Appendix A. Supplementary data

The following are the Supplementary data to this article:

Fig. S1A. Examples of AEP from 200 stimulation trials (light and thin lines) and their average (dark and thick line) evoked in one WT (upper row) and one Mecp2^+/− mutant mouse (lower row) with vehicle or VU846 (3 ​mg/kg) injection. B. Comparison of coefficient variation of AEP Peak, latency and P2 rising and decay slope from 200 trials in WT (n ​= ​11) and MUT (n ​= ​11) in WT or MUT animals, #p ​< ​0.05, ##p ​< ​0.01 and ###p ​< ​0.00, significant difference between genotype with vehicle injection. ∗p ​< ​0.05 significant difference between vehicle and VU846 injection.
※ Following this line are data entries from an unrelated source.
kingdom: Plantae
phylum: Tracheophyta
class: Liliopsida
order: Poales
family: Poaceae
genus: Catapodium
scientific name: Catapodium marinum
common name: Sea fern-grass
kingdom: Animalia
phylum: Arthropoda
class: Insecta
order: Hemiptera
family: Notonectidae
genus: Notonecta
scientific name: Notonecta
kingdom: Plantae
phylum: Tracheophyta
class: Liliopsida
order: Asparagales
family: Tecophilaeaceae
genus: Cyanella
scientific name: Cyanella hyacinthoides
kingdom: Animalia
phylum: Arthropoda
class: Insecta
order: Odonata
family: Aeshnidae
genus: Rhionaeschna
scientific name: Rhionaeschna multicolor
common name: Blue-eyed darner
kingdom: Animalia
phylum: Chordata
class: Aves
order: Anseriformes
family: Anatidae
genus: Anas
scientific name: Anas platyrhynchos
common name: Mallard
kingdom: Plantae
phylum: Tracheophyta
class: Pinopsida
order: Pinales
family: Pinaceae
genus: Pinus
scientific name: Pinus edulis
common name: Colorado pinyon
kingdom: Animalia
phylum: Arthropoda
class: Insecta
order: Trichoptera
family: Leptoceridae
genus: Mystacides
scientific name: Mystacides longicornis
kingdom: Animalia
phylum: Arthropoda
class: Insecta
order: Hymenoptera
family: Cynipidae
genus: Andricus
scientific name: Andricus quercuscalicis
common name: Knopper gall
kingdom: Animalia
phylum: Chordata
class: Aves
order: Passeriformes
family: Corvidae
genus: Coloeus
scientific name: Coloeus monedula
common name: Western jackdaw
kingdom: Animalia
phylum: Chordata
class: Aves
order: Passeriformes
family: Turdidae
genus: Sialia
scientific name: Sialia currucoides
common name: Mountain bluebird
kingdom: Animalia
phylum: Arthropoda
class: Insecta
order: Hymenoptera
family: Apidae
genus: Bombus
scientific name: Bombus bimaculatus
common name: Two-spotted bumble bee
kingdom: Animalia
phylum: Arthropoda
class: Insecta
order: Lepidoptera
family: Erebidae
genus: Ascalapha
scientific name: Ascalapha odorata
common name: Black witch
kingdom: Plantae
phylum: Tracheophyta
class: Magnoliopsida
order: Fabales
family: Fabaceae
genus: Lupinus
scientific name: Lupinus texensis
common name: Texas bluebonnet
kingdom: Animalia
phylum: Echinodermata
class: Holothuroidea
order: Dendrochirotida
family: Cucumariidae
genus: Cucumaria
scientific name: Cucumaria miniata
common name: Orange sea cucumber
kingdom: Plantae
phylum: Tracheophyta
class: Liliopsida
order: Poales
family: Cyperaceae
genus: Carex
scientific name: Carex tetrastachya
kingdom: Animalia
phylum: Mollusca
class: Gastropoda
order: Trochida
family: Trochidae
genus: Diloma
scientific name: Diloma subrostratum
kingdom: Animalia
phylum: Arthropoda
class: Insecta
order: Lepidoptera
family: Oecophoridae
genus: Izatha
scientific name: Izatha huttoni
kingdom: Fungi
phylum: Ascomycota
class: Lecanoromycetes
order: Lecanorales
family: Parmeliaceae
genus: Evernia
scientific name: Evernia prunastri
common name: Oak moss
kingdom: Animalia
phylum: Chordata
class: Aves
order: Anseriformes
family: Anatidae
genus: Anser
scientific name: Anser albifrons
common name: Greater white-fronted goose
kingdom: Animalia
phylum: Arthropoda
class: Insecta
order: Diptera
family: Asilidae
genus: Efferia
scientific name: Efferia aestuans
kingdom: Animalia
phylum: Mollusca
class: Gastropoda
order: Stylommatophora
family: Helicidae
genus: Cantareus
Two-way ANOVA followed by post-hoc Tukey multiple comparison test.

Table S1Dosing effects of VU846 on AEP measurements in wildtype (WT) and Mecp2^+/− mutant mice (MUT). AEP peak is normalized by dividing the basal AEP peak before vehicle or VU846 injection. AEP power and ITPC value were calculated as the difference between VU846 dosing and vehicle administration. All data were represented by the mean ​± ​SEM. #p ​< ​0.05, ##p ​< ​0.01 and ###p ​< ​0.001 between the genotype between equivalent doses. ∗p ​< ​0.05 and ∗∗p ​< ​0.01 between VU846 dosing and vehicle within genotype, two-way ANOVA followed by Tukey post-hoc multiple comparisons.

Table S2Dosing effects of VU846 on basal EEG power and 1/f slope from parietal and frontal cortex in active and sleep states in wildtype (WT) and Mecp2^+/− mutant mice (MUT). All data were represented by the mean ​± ​SEM. #p ​< ​0.05, ##p ​< ​0.01 and ###p ​< ​0.001 between the genotype between equivalent doses. ∗p ​< ​0.05 and ∗∗p ​< ​0.01 between VU846 dosing and vehicle within genotype, two-way ANOVA followed by Tukey post-hoc multiple comparisons.